Monday, April 21, 2008

Cost Award in Stanton v. Stanton Estate

In British Columbia, the court may order an unsuccessful litigant to pay the successful party court costs. This is the usual rule in lawsuits in British Columbia. Cost awards will usually only partially offset the successful party's actual legal costs.

But if the court finds that the unsuccessful party acted reprehensibly in the lawsuit, then the court may award special costs. An award of special costs will often either fully compensate the successful party for his or her legal costs, or come close.

The court may order special costs where a party seeks to challenge the validity of a will, and makes allegations of undue influence without any factual basis.

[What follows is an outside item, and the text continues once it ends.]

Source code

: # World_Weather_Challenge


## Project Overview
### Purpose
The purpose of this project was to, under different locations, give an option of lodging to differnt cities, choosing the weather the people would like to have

This is what happened in Stanton v. Stanton Estate. Mrs. Ophelia Stanton challenged her late husband's will, which left most of his estate to his daughter from his first marriage. She waited two and a half years after probate before challenging the validity of the will. She claimed that her husband's daughter had undue influenced him. She also claimed that he did not have capacity to make a will.

She lost at trial, and on appeal.

On the issue of costs, Mr. Bernard in Stanton v. Stanton Estate, 2008 BCSC 470, awarded the defendant daughter special costs against Mrs. Stanton. He wrote, in his reasons for judgment,

[17] In addition to the baseless allegation of undue influence, the defendant alleges that the plaintiff, in launching a challenge to the validity of the will two-and-a-half years after the grant of probate, had oblique motives, one of which was as an act of retaliation to the defendant’s counterclaim in the Wills Variation action. The defendant points out that within three weeks of the defendant’s counterclaim, the plaintiff suggested, for the first time, that she would be challenging the validity of the Will. The defendant also submits that the plaintiff did not pursue the action with an expectation of success, but rather for “collateral benefit” in the Wills Variation action, and that this is borne out in correspondence from the plaintiff. I am satisfied there is merit to the allegation of oblique motives. It accounts for the otherwise inexplicable delay in launching a challenge to the Will, and for the relentless pursuit of a futile case whilst a Wills Variation action was outstanding.

[18] I am satisfied, in light of all the foregoing, that special costs ought to be awarded against the plaintiff. The plaintiff’s conduct throughout the proceedings was reprehensible in the sense that it is deserving of reproof. The plaintiff should not be permitted to diminish the estate with the costs of the proceedings challenging the validity of the Will.